Apache Kafka is a distributed event-streaming platform built around a deceptively simple idea: a durable, append-only log of records that many producers write to and many consumers read from independently, each at its own pace. What began as a messaging system became a general substrate for moving and storing streams of events, and the log abstraction it popularised reshaped how event-driven and data-integration systems are built.

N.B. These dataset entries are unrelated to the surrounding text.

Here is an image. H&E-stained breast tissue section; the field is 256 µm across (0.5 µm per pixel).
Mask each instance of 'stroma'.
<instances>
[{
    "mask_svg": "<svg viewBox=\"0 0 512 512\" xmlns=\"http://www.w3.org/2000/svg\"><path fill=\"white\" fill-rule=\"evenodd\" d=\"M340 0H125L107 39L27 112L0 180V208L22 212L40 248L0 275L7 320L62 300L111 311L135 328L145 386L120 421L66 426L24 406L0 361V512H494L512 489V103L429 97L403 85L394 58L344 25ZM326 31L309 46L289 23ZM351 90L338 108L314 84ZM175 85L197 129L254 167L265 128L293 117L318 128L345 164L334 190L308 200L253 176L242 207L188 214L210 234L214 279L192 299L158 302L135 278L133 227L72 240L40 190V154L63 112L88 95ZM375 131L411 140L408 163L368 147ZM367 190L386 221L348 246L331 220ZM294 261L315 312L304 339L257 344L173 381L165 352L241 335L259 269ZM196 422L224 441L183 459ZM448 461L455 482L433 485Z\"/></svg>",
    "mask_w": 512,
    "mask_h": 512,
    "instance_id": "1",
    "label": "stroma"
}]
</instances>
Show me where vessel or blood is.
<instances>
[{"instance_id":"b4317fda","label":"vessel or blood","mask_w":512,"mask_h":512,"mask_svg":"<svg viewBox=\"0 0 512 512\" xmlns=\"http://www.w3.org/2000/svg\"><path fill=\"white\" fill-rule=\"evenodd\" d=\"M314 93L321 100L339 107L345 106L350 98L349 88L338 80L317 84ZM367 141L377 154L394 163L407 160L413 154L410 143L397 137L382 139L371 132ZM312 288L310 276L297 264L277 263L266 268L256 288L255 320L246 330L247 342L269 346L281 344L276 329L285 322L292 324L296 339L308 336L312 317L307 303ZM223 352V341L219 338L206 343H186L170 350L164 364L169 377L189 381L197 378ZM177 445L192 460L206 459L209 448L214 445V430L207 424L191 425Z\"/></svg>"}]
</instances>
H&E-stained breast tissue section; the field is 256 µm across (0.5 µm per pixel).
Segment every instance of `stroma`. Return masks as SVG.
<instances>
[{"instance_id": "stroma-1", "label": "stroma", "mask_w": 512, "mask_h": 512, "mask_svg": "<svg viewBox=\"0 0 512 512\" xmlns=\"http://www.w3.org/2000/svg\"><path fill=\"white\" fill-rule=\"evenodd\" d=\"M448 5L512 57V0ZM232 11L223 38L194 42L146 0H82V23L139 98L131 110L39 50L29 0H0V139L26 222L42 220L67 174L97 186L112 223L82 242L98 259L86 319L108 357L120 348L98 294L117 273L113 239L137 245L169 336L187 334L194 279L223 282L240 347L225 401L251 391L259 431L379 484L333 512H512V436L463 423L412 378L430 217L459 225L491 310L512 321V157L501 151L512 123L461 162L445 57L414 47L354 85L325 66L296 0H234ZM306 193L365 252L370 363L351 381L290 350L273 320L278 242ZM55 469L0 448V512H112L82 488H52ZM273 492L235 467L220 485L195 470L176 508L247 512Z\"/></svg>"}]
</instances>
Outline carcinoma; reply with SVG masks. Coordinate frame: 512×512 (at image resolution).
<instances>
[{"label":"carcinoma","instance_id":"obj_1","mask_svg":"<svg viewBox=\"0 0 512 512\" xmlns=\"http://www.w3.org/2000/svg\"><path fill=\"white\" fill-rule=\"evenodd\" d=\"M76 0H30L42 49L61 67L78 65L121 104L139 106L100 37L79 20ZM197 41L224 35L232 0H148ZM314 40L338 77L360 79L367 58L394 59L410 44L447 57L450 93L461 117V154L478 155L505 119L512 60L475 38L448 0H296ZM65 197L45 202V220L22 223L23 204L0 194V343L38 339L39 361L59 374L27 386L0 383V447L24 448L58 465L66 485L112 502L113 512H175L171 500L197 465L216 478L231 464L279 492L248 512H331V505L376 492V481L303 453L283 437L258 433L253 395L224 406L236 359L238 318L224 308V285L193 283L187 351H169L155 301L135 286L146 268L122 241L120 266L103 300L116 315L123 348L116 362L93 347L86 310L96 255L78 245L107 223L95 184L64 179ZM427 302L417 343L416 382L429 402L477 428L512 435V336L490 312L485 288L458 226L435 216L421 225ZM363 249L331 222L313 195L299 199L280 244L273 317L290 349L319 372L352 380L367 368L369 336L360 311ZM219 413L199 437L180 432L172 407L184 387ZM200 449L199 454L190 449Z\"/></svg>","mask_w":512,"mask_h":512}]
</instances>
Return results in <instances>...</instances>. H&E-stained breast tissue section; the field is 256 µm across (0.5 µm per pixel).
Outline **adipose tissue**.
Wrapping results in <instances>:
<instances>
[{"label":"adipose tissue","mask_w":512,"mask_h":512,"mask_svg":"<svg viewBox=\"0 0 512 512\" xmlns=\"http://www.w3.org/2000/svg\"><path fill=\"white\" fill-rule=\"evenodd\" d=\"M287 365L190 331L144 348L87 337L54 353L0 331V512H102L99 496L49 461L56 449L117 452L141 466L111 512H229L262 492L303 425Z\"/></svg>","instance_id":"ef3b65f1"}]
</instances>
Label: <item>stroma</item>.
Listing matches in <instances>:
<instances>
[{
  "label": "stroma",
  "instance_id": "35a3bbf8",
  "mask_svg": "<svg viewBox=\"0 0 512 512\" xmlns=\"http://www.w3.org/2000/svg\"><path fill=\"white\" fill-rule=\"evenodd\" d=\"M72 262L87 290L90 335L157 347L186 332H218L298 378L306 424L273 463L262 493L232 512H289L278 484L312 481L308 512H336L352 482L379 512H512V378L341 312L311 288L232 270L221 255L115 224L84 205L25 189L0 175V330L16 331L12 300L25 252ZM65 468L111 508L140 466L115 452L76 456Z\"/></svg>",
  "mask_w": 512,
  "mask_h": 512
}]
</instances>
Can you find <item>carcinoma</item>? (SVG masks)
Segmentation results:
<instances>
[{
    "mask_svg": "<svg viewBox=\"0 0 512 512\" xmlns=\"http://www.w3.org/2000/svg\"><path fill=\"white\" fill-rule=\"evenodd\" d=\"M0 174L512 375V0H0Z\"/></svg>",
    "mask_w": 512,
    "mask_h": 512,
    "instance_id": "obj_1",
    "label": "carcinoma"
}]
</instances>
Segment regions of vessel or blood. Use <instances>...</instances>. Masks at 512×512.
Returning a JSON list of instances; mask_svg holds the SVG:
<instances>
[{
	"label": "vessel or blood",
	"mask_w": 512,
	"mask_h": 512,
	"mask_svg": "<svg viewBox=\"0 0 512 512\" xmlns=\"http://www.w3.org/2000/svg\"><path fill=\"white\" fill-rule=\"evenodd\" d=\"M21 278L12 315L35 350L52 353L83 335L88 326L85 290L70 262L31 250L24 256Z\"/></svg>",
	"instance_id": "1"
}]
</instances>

The organising idea is the log: an ordered, append-only sequence of records. Producers append; each consumer tracks its own position (an offset) and reads forward; records are retained and can be re-read. Because the log is durable and replayable rather than a transient queue, it serves at once as messaging, as a system of record, and as the seam between systems.

Origin

Kafka was built at LinkedIn around 2010 by Jay Kreps, Neha Narkhede, and Jun Rao, to carry the company’s high-volume activity and operational data as a single pipeline where existing messaging systems did not scale. It was open-sourced in early 2011 and became a top-level Apache project in October 2012. Kreps named it after the writer Franz Kafka — a system “optimised for writing,” and he liked the author’s work. In 2014 the three creators founded Confluent, the company built around Kafka. The conceptual case for the design was set out in Kreps’ widely read 2013 essay, “The Log: what every software engineer should know about real-time data’s unifying abstraction.”